Empty markets kill new economies, so the world bootstraps with NPCs that then fade:

  • NPC market-makers seed each station with buy/sell anchor orders so a solo player always has a counterparty; their weight shrinks as real volume grows.
  • NPC agents (miners and haulers that actually move goods, plus pirates that create the loss-sink) make the world breathe without players.

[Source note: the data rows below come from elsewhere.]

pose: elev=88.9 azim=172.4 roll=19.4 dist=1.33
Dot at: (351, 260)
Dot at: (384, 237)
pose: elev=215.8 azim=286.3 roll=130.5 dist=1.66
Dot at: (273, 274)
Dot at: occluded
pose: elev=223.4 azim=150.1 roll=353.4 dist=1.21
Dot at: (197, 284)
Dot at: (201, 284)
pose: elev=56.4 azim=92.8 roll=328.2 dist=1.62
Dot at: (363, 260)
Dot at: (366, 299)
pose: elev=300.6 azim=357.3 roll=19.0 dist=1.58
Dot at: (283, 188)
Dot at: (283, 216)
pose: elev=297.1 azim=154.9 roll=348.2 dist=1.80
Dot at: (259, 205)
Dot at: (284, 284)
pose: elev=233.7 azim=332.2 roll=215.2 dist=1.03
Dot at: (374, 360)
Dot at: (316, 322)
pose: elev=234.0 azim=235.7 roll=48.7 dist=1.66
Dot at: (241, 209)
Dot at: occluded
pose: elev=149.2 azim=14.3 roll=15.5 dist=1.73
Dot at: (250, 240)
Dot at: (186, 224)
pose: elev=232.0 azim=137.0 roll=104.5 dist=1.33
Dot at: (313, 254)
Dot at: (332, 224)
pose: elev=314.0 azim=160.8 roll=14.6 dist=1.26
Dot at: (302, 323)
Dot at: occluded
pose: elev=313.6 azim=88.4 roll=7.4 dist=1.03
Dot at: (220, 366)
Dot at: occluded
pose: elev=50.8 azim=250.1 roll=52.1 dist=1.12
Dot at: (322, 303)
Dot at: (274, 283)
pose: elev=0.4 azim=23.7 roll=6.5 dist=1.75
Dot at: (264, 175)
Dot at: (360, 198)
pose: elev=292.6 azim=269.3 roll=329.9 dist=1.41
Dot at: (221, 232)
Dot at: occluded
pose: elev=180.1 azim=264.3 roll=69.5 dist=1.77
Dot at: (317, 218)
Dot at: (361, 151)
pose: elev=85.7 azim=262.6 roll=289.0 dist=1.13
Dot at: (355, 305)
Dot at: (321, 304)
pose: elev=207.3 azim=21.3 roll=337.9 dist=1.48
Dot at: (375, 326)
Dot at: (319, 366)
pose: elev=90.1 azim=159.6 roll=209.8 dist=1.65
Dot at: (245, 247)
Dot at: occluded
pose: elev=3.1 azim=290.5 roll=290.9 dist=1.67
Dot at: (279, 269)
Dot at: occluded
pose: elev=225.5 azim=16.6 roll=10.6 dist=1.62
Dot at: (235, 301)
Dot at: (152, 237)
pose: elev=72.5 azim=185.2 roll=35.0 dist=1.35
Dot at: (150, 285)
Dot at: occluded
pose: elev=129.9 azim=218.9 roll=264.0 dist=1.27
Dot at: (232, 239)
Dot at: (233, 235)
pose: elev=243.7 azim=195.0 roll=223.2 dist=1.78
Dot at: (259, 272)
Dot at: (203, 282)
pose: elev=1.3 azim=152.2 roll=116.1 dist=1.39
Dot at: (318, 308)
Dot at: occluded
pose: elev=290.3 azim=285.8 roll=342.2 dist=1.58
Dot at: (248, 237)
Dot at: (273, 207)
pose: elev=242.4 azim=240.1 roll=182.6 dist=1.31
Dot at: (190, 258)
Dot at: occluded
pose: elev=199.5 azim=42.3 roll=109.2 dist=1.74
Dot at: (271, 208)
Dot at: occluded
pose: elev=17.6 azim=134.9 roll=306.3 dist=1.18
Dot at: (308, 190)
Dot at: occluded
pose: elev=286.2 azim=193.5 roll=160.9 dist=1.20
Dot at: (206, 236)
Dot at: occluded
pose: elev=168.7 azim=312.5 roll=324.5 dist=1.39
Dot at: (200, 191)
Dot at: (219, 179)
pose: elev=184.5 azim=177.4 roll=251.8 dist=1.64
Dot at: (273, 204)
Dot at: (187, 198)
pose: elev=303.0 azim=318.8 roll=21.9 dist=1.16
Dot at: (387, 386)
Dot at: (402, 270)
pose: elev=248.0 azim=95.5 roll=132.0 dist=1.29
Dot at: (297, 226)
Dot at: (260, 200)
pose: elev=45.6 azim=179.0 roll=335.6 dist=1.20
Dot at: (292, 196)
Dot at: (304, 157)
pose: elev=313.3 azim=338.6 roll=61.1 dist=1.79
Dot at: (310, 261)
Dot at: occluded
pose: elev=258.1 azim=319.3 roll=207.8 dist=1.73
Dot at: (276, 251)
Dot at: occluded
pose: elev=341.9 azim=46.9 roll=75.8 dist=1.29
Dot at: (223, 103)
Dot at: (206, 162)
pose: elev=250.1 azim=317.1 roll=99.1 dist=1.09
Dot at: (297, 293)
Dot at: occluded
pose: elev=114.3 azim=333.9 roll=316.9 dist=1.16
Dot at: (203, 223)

Progression & monetization

  • In-game progression is horizontal (EVE-style): wealth → bigger cargo / more Δv / better-fit ships → reach farther, richer, riskier markets. Not levels.
  • Monetization is all via Tokens and all fair: premium time, cosmetic skins, convenience slots. Power is always earnable in-game.

Resolved design decisions

  1. Currency: a single universal Credit (₡). Factions affect taxes/tariffs/standings, not the money itself.
  2. Loss severity (tunable defaults): clones, not permadeath; respawn free at home station; only what you fly is at risk. On destruction ~50% of cargo drops as a lootable wreck, ~30% of modules salvageable; insurance refunds ~40% of hull value, premium ~5% of hull per period → net sink.
  3. Skills: hybrid, time-trained-leaning (EVE-style), progresses offline. A training queue advances in real time; archetypes give starting bonuses and training-speed modifiers. Tokens may buy queue slots / a one-time respec — never instant levels or stat boosts.
  4. Stations: NPC-only in v1. Player-built structures are a later phase.
  5. Token price: free-floating with a studio buy-back band to dampen extreme volatility.